EDIT: I forgot to mention that the files (both *.png and *.dds) are both the same image, just saved in different formats. (Same size, amount of alpha, everything!)
EDIT 2: When using the following parameters it loads in almost 2.5x faster AND consumes a LOT less VRAM!
D3DXCreateTextureFromFileEx( g_pd3dDevice, L"Test.dds", D3DX_DEFAULT_NONPOW2, D3DX_DEFAULT_NONPOW2, D3DX_FROM_FILE, 0, D3DFMT_FROM_FILE, D3DPOOL_MANAGED, D3DX_FILTER_NONE, D3DX_FILTER_NONE, 0, NULL, NULL, &g_pTexture )
However, I'm now losing all my transparency in the texture, I've looked at the DXT5 texture and it looks fine in Paint.NET and DirectX DDS Viewer. However when loaded in all the transparency turns to solid black. ColorKey issue?
EDIT 3: Ignore that last bit, I was being idiotic and in my "quick example" haste I'd forgotten to enable Alpha-Blending on the D3DXSprite->Begin(). Doh!
You need to distinguish between the format that your files are stored in on disk and the format that the textures ultimately use in video memory. DXT compressed textures offer a good balance between memory usage and quality in video memory but other compression techniques like PNG or Jpeg compression generally result in smaller files and/or better quality on disk.

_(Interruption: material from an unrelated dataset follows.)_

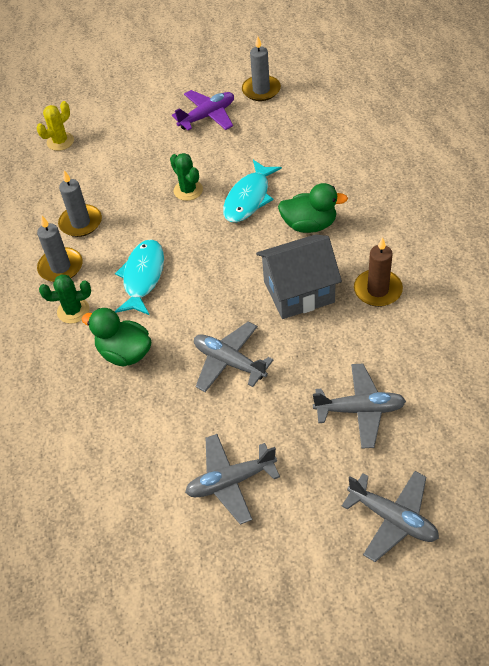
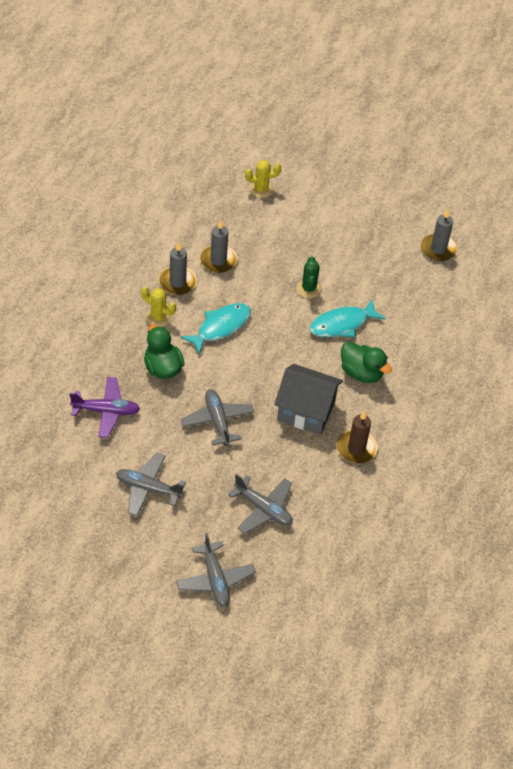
camera: 30 degrees right, 0 degrees up
green cactus [39,274,91,324] -> yellow cactus [141,287,176,327]
purple plane [172,90,234,131] -> purple plane moved to [69,377,140,438]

DDS files have the advantage that they support DXT formats directly and are laid out on disk in the same way that DirectX expects the data to be laid out in memory so there is minimal CPU time required after they are loaded to convert them into a format the hardware can use. They also support pre-generated mipmap chains which formats like PNG do not support. Compressing an image to DXT formats is a fairly time consuming process so you generally want to avoid doing it on load if possible.
A DDS file with pre-generated mipmaps that is the same size as and uses the same format as the video memory texture you plan to create from it will use the least CPU time of any standard format. You need to make sure you tell D3DX not to perform any scaling, filtering, format conversion or mipmap generation to guarantee that though. D3DXCreateTextureFromFileEx allows you to specify flags that prevent any internal conversions happening (D3DX_DEFAULT_NONPOW2 for image width and height if your hardware supports non power of two textures, D3DFMT_FROM_FILE to prevent mipmap generation or format conversion, D3DX_FILTER_NONE to prevent any filtering or scaling).
CPU time is only half the story though. These days CPUs are pretty fast and hard drives are relatively slow so sometimes your total load time can be shorter if you load a smaller compressed file format like PNG or JPG and then do lots of CPU work to convert it than if you load a larger file like a DDS and just do a memcpy into video memory. A common approach that gives good results is to zip DDS files and decompress them for fast loading from disk and minimal CPU cost for format conversion.
Compression formats like PNG and JPG will compress some images more effectively than others. DDS is a fixed compression ratio - a given image resolution and format will always compress to the same size (this is why it is more suitable for decompression in hardware). If you're using simple non-representative images for testing (e.g. a uniform colour or simple pattern) then your PNG file is likely to be very small and so will load from disk faster than a typical game image would.
Compare loading a standard PNG and then compressing it to the time it takes to load a DDS file.
Still I can't see why a PNG would load any faster than the same texture DXT5 compressed. For one it will be a fair bit smaller so it should load form disk faster! Is this DXt5 texture the same as the PNG texture? ie are they the same size?
Have you tried playing with D3DXCreateTextureFromFileEx? You have far more control over what is going on. It may help you out.